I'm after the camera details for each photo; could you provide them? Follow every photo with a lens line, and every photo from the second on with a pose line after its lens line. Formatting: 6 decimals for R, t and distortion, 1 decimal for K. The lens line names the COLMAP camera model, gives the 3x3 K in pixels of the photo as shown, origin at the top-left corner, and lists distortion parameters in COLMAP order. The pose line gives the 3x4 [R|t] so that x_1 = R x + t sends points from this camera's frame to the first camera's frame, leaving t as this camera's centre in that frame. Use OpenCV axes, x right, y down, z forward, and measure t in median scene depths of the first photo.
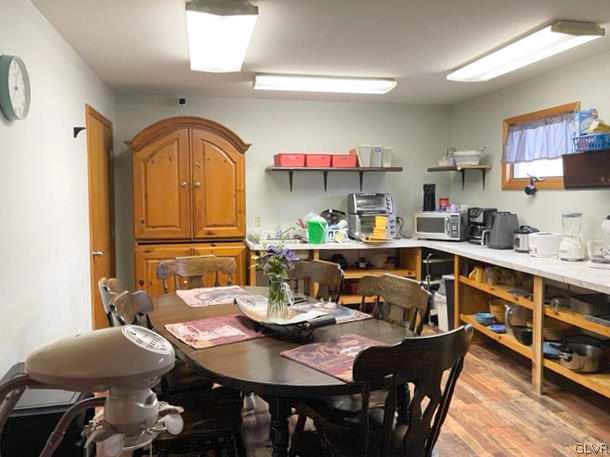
lens RADIAL K [[469.0, 0, 303.5], [0, 469.0, 229.5], [0, 0, 1]] dist [0.051977, -0.072293]
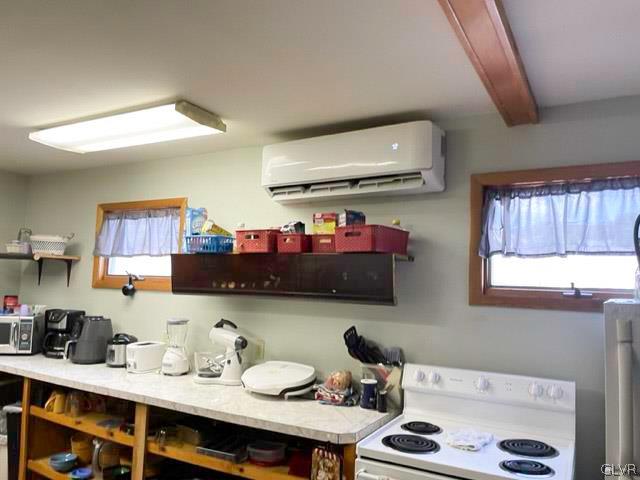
lens RADIAL K [[492.1, 0, 325.8], [0, 492.1, 243.6], [0, 0, 1]] dist [0.051977, -0.072293]
pose [[0.650519, 0.094435, 0.753596, 0.034974], [0.023749, 0.989225, -0.144463, -0.031745], [-0.759118, 0.111873, 0.641267, 0.164232]]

WHAT THIS TASK INVOLVES:
Return all of the data above line for line, with no changes, and leave the pictures out of your answer.

WRITTEN ANSWER:
I'm after the camera details for each photo; could you provide them? Follow every photo with a lens line, and every photo from the second on with a pose line after its lens line. Formatting: 6 decimals for R, t and distortion, 1 decimal for K. The lens line names the COLMAP camera model, gives the 3x3 K in pixels of the photo as shown, origin at the top-left corner, and lists distortion parameters in COLMAP order. The pose line gives the 3x4 [R|t] so that x_1 = R x + t sends points from this camera's frame to the first camera's frame, leaving t as this camera's centre in that frame. Use OpenCV axes, x right, y down, z forward, and measure t in median scene depths of the first photo.
lens RADIAL K [[469.0, 0, 303.5], [0, 469.0, 229.5], [0, 0, 1]] dist [0.051977, -0.072293]
lens RADIAL K [[492.1, 0, 325.8], [0, 492.1, 243.6], [0, 0, 1]] dist [0.051977, -0.072293]
pose [[0.650519, 0.094435, 0.753596, 0.034974], [0.023749, 0.989225, -0.144463, -0.031745], [-0.759118, 0.111873, 0.641267, 0.164232]]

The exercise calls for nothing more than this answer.